La discrepanza emerge con evidenza se si considera che il vincolo giuridico a efficacia reale sarebbe oltretutto suscettibile di annullamento su richiesta della parte che vi abbia interesse (ex art. 1441 c.c.) prima che il danno (consistente nella perdita del bene o del denaro) possa concretizzarsi. Si prenda infine a esempio il soggetto che, dopo avere concluso un contratto inducendo l’altro contraente in errore mediante raggiri, prima di ricevere la prestazione della vittima, a seguito di ripensamento, la rifiuti o comunque accetti di annullare il contratto su proposta del raggirato (o entrambe le cose): appunto perché, pur essendosi compiuta l’azione (composta, come si è visto, dalla condotta combinata dei due contraenti) non si è ancora verificato l’arricchimento ingiusto per volere del reo, le due ipotesi andrebbero ricondotte alla figura del recesso attivo delineata dall’art. 56 c. 4 c.p. Va da sé che, ammettendo la sussistenza del reato di truffa tentata anche in assenza di un vincolo contrattuale finalizzato alla consumazione del reato, a parità di condotta del proponente si creerebbe una disparità di trattamento tra l’ipotesi tentata in cui il vincolo si sia formato, dove al soggetto agente che ha concluso il contratto sarebbe riconosciuta la possibilità di ripensarci, ottenendo la riduzione di pena prevista dall’art. 56 c. 4 c.p., e quella in cui il soggetto agente non è nemmeno riuscito a ottenere il consenso dell’altra parte, a cui dovrebbe inevitabilmente applicarsi la maggiore pena prevista dall’art. 56 c. 1 c.p.

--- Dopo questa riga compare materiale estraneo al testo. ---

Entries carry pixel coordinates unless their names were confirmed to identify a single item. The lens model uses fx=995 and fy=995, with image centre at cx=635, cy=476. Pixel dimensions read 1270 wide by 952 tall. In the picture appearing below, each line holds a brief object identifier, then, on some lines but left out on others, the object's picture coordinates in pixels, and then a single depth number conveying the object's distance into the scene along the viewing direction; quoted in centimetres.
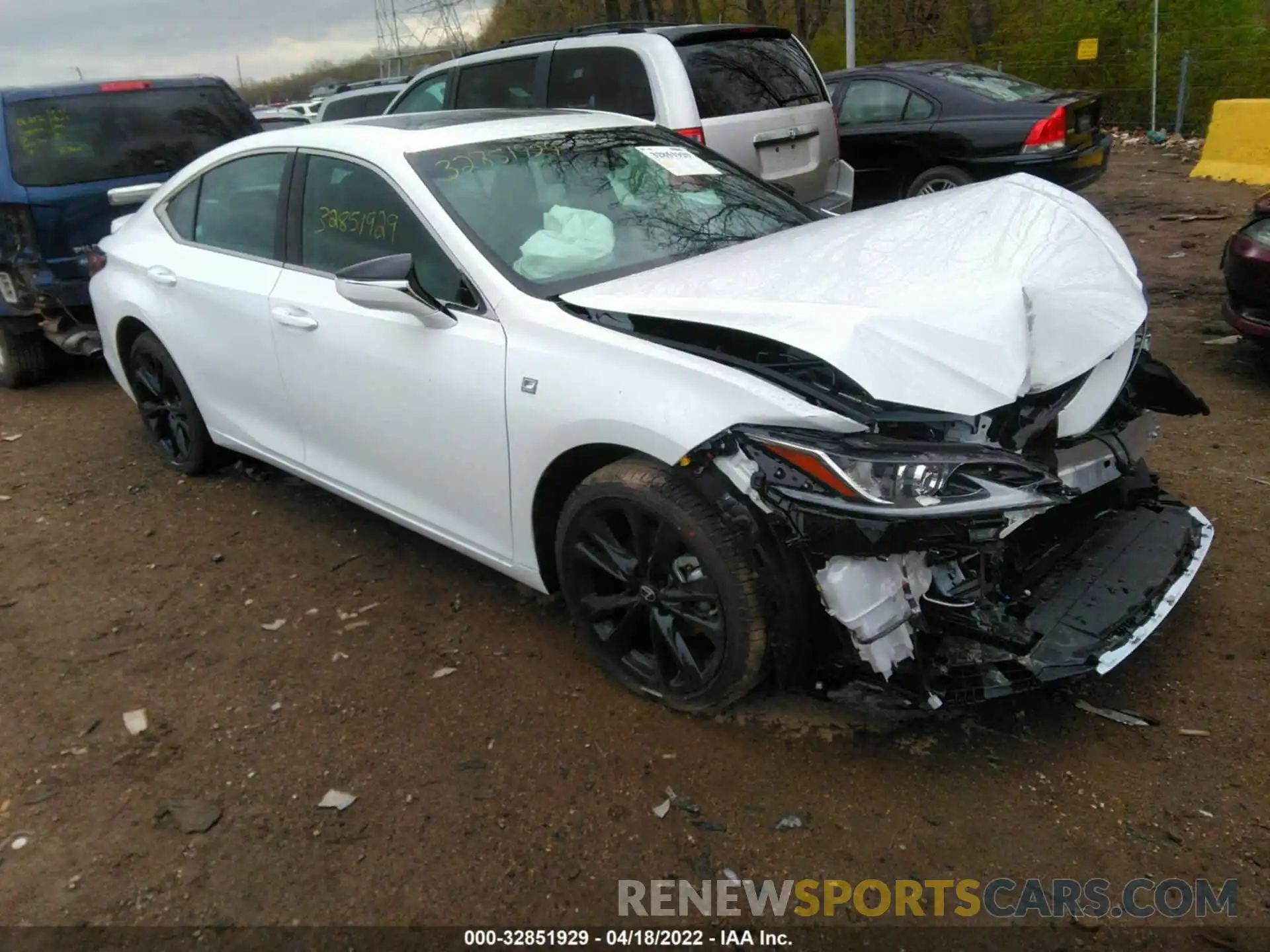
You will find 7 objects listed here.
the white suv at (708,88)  641
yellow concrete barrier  995
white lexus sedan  250
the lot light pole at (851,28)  1378
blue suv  612
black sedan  852
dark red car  484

Quanto all’idoneità del silenzio, serbato su circostanze che avrebbero inciso in modo determinante sulla conclusione del contratto, a costituire condotta idonea a integrare il reato di truffa contrattuale, si ritiene condivisibile l’orientamento giurisprudenziale prevalente, che lo reputa penalmente rilevante nei casi in cui sussista in capo al soggetto un obbligo di informazione, poiché “anche il silenzio maliziosamente serbato su alcune circostanze da parte di chi abbia il dovere giuridico di farle conoscere costituisce elemento ai fini della configurabilità del reato di truffa, trattandosi di un raggiro idoneo a determinare il soggetto passivo a prestare un consenso che altrimenti non avrebbe dato” (Cass. Pen. Sez. VI sentenza n. 5579 del 13.05.1998). Si concorda altresì sul fatto che l’obbligo di informazione possa trovare la sua fonte anche nella responsabilità precontrattuale sancita dall’art. 1337 c.c. il quale impone alle parti di comportarsi secondo buona fede sia nello svolgimento delle trattative che nella formazione del contratto (come riconosciuto in Cass. Pen. Sez. II sentenza n. 28703 del 04.07.2013).